5. Panduan Nilai Utama

"Inklusivitas bukan berarti semua sama, tapi semua merasa memiliki tempat yang sama."

Toleransi: Bukan sekadar membiarkan, tapi aktif mencari titik temu tanpa mengorbankan prinsip dasar masing-masing.

Inklusivitas: Kader bangsa harus menjadi "jembatan", bukan "tembok". Setiap keputusan publik harus diuji: "Siapa yang tertinggal dalam keputusan ini?"


6. Alat Bantu (Tools)

Conflict Tree Diagram: Alat untuk memetakan akar masalah (akar), isu utama (batang), dan dampak (daun) dari sebuah konflik sosial.

Inclusive Check-List: Daftar pertanyaan untuk memastikan sebuah kebijakan sudah akomodatif terhadap keberagaman.

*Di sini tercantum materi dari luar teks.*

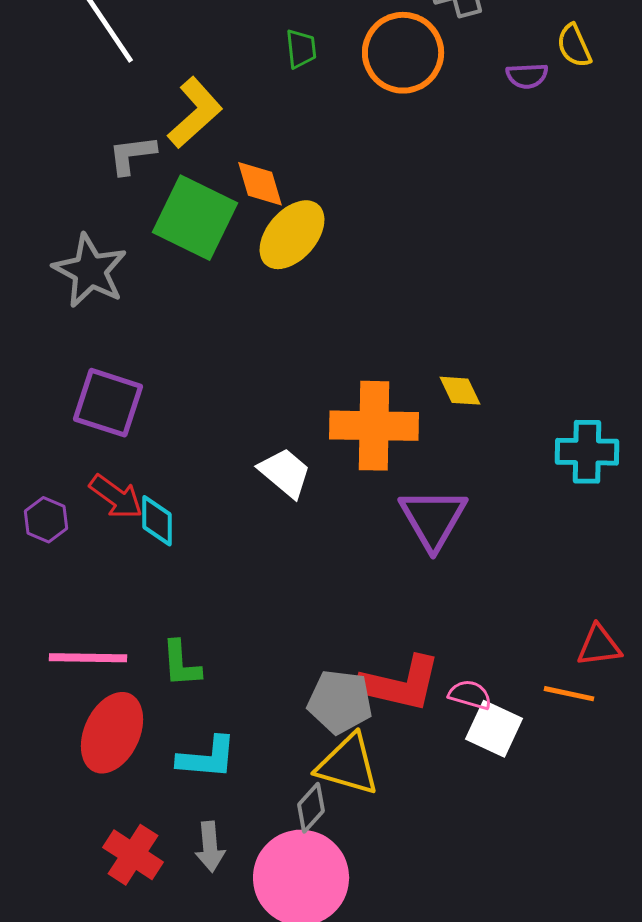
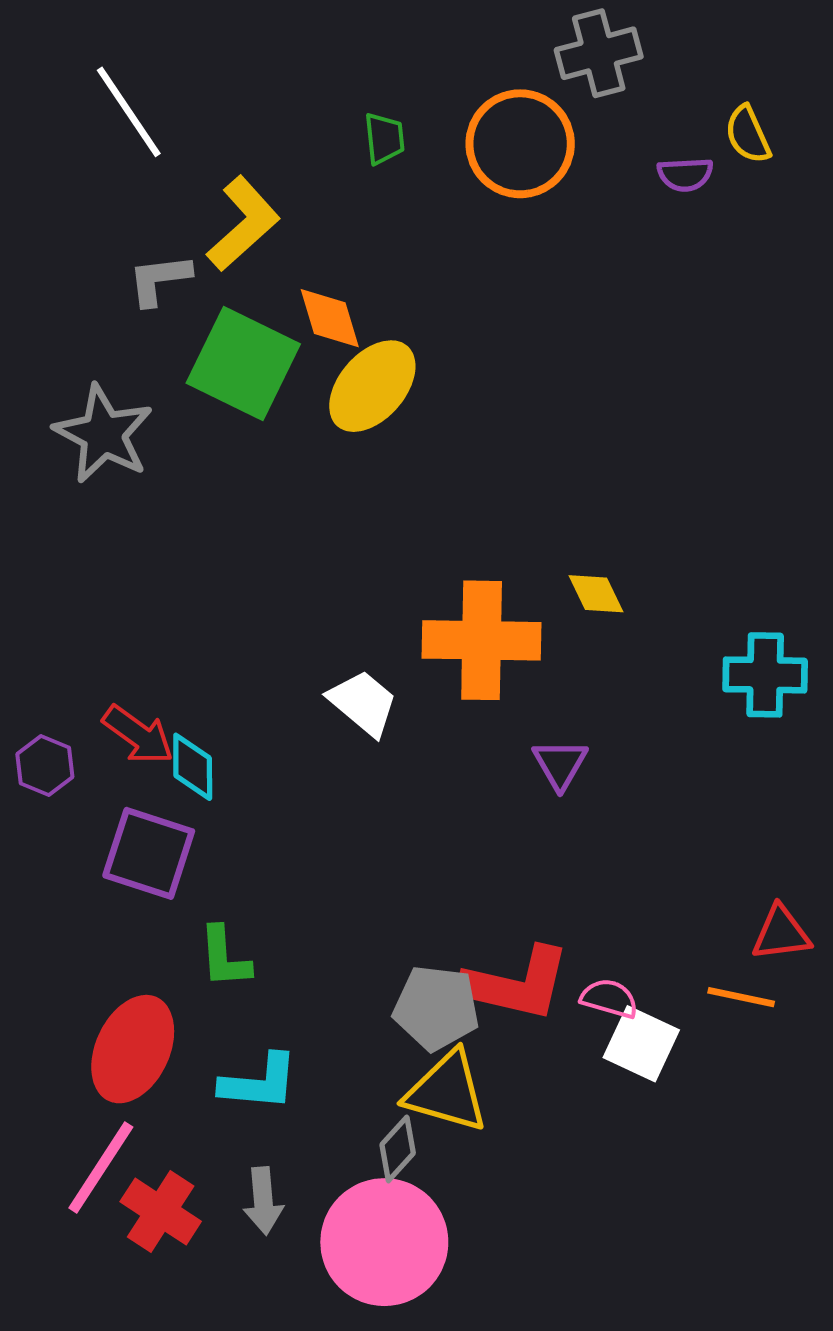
purple square: (108, 403) -> (149, 853), moved
purple triangle: (433, 519) -> (560, 764), size x0.6
pink line: (88, 658) -> (101, 1168), moved, turned -58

LEMBAR KERJA: ROLEPLAY MEDIASI (Draft Awal)

Kasus: Konflik penggunaan balai desa untuk kegiatan kelompok minoritas yang ditentang oleh mayoritas warga sekitar.

Analisis Kepentingan (Aktor):

Kelompok Minoritas: Butuh ruang berekspresi.

Kelompok Mayoritas: Merasa terganggu kenyamanannya/identitasnya.

Pemerintah (Anda): Ingin menjaga stabilitas dan hukum.

Identifikasi Bias: Prasangka apa yang muncul di antara kedua kelompok tersebut?

Langkah Mediasi: Tuliskan 3 kalimat pembuka yang akan Anda gunakan untuk mendinginkan suasana sebelum memulai diskusi.